LINCOLN, Neb. — “Our party is organizing solidarity with the locked-out Marathon oil workers fight in Minnesota and any other struggles by working people,” Joe Swanson, Socialist Workers Party candidate for Lincoln City Council, told a campaign meeting here March 21. Other speakers included Lance Anton, a railroad conductor and member of the SMART union’s Transportation Division, and Dan Fein, SWP campaign chairman in Illinois.
Anton described the trip he, Swanson and retail worker Diane Dormer made to St. Paul Park, Minnesota, the previous weekend. They went to deliver messages of support to the Marathon workers who are fighting bosses’ demands to contract out work involving hazardous chemicals, and for job cuts and combinations. Safety on the job and for those living near the refinery is the central question in their fight.
“I was blown away by the support the Marathon workers have gotten from teachers, nurses and others,” Anton said. Their union’s “food drive has distributed 1 million pounds of food, not just to families of the locked-out workers, but also to the community.”
“The SWP says no worker has to die,” Swanson told the meeting. “When we unite and fight for a union in our workplace we can have a say over our wages and working conditions. Work can be organized safely if workers and their unions fight to take control of production.”
Fein spoke about the upcoming car caravan in several cities March 28 to protest the U.S. rulers’ decadeslong economic war on Cuba, aimed at overthrowing its socialist revolution.

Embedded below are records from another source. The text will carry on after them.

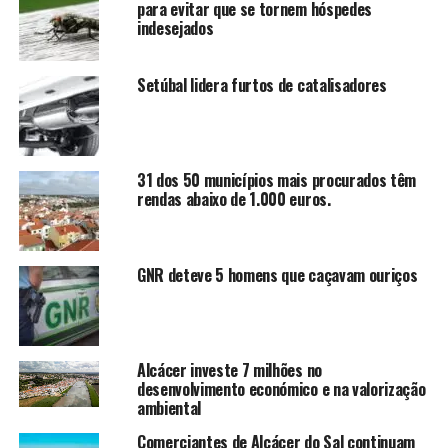
para evitar que se tornem hóspedes
indesejados
Setúbal lidera furtos de catalisadores
31 dos 50 municípios mais procurados têm
rendas abaixo de 1.000 euros.
GNR deteve 5 homens que caçavam ouriços
Alcácer investe 7 milhões no
desenvolvimento económico e na valorização
ambiental
Comerciantes de Alcácer do Sal continuam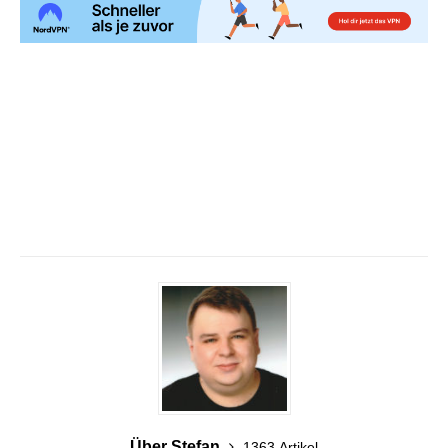
Über Stefan
1363 Artikel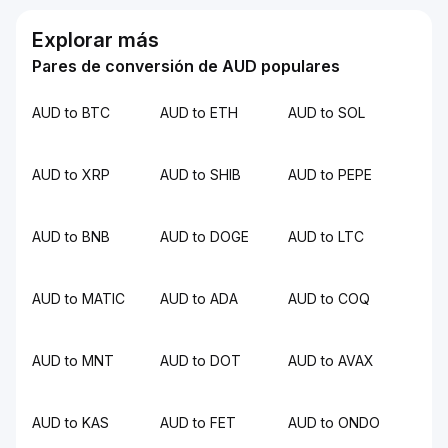
Explorar más
Pares de conversión de AUD populares
AUD to BTC
AUD to ETH
AUD to SOL
AUD to XRP
AUD to SHIB
AUD to PEPE
AUD to BNB
AUD to DOGE
AUD to LTC
AUD to MATIC
AUD to ADA
AUD to COQ
AUD to MNT
AUD to DOT
AUD to AVAX
AUD to KAS
AUD to FET
AUD to ONDO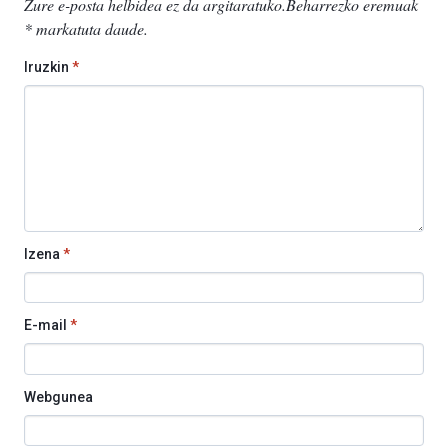
Zure e-posta helbidea ez da argitaratuko.
Beharrezko eremuak
*
markatuta daude
.
Iruzkin
*
Izena
*
E-mail
*
Webgunea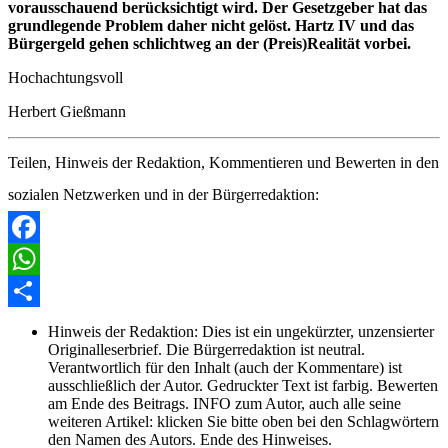
vorausschauend berücksichtigt wird. Der Gesetzgeber hat das
grundlegende Problem daher nicht gelöst. Hartz IV und das
Bürgergeld gehen schlichtweg an der (Preis)Realität vorbei.
Hochachtungsvoll
Herbert Gießmann
Teilen, Hinweis der Redaktion, Kommentieren und Bewerten in den
sozialen Netzwerken und in der Bürgerredaktion:
Facebook
WhatsApp
Share
Hinweis der Redaktion:
Dies ist ein ungekürzter, unzensierter
Originalleserbrief. Die Bürgerredaktion ist neutral.
Verantwortlich für den Inhalt (auch der Kommentare) ist
ausschließlich der Autor. Gedruckter Text ist farbig. Bewerten
am Ende des Beitrags. INFO zum Autor, auch alle seine
weiteren Artikel: klicken Sie bitte oben bei den Schlagwörtern
den Namen des Autors. Ende des Hinweises.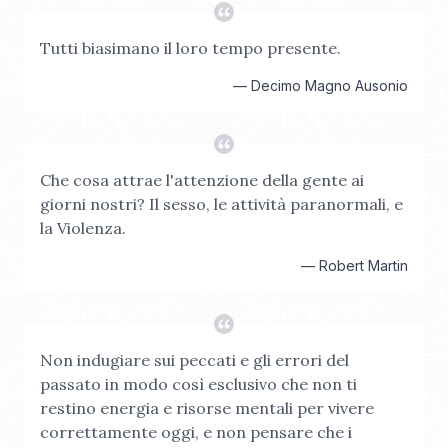
Tutti biasimano il loro tempo presente.
—
Decimo Magno Ausonio
Che cosa attrae l'attenzione della gente ai
giorni nostri? Il sesso, le attività paranormali, e
la Violenza.
—
Robert Martin
Non indugiare sui peccati e gli errori del
passato in modo così esclusivo che non ti
restino energia e risorse mentali per vivere
correttamente oggi, e non pensare che i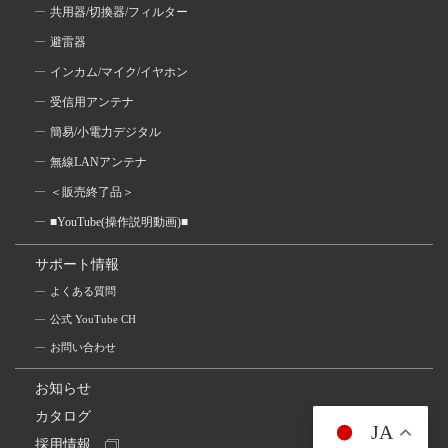
共用器/切換器/フィルター
避雷器
インカム/マイク/イヤホン
受信用アンテナ
簡易/小電力デジタル
無線LANアンテナ
＜販売終了品＞
■YouTube(操作説明動画)■
サポート情報
よくある質問
公式 YouTube CH
お問い合わせ
お知らせ
カタログ
JA
採用情報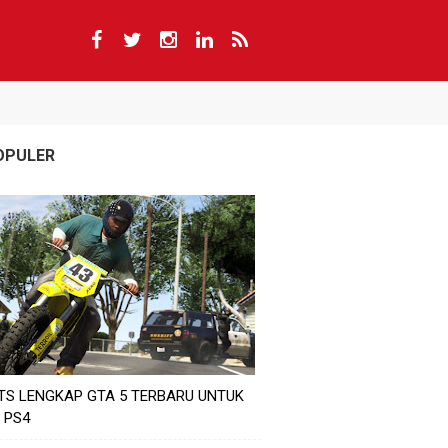
OPULER
TS LENGKAP GTA 5 TERBARU UNTUK
 PS4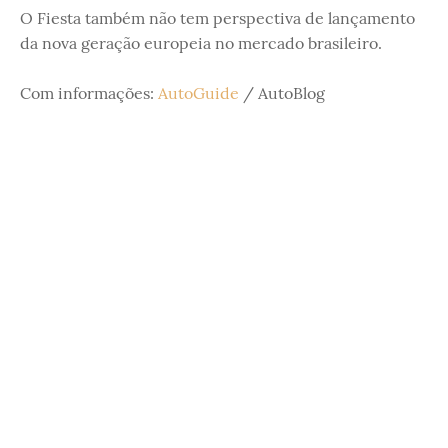
O Fiesta também não tem perspectiva de lançamento
da nova geração europeia no mercado brasileiro.
Com informações:
AutoGuide
/ AutoBlog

“By overturning capitalist rule, working people in Cuba ended domination by the exploiting class,” Swanson said. “It’s the clearest example of what is possible. Workers here need to emulate that course.”
During the campaign Swanson has been interviewed on KOLN/KGIN-TV, KFOR radio and is featured in the Lincoln Journal Star Voters Guide. The Student Union at the University of Nebraska invited Swanson to address a meeting there March 23.
Four Socialist Workers Party campaigners from Chicago spent the weekend in Lincoln campaigning with Swanson, Anton and others.
“Working people need to run the government,” Jerri Ellington told SWP campaigner Ruth Harris, when Harris knocked on her door in nearby Crete, “but we are a long way from that.”
“We can speed the day by organizing solidarity with workers’ struggles today,” Harris said, pointing out the need for workers to build their own party, a labor party. Ellington signed up for a six-month subscription and bought a copy of Are They Rich Because They’re Smart? Class, Privilege, and Learning Under Capitalism by SWP National Secretary Jack Barnes.
On their way to Lincoln, SWP campaigners from Chicago stopped at a large Amazon fulfillment center in Bondurant, Iowa, to talk with workers at the shift change. Many had been following the union organizing drive at the Amazon warehouse in Bessemer, Alabama, thinking about whether they could do one too. The team sold 24 copies of the Militant.
Over the weekend, eight subscriptions to the Militant and 53 single copies were picked up by working people.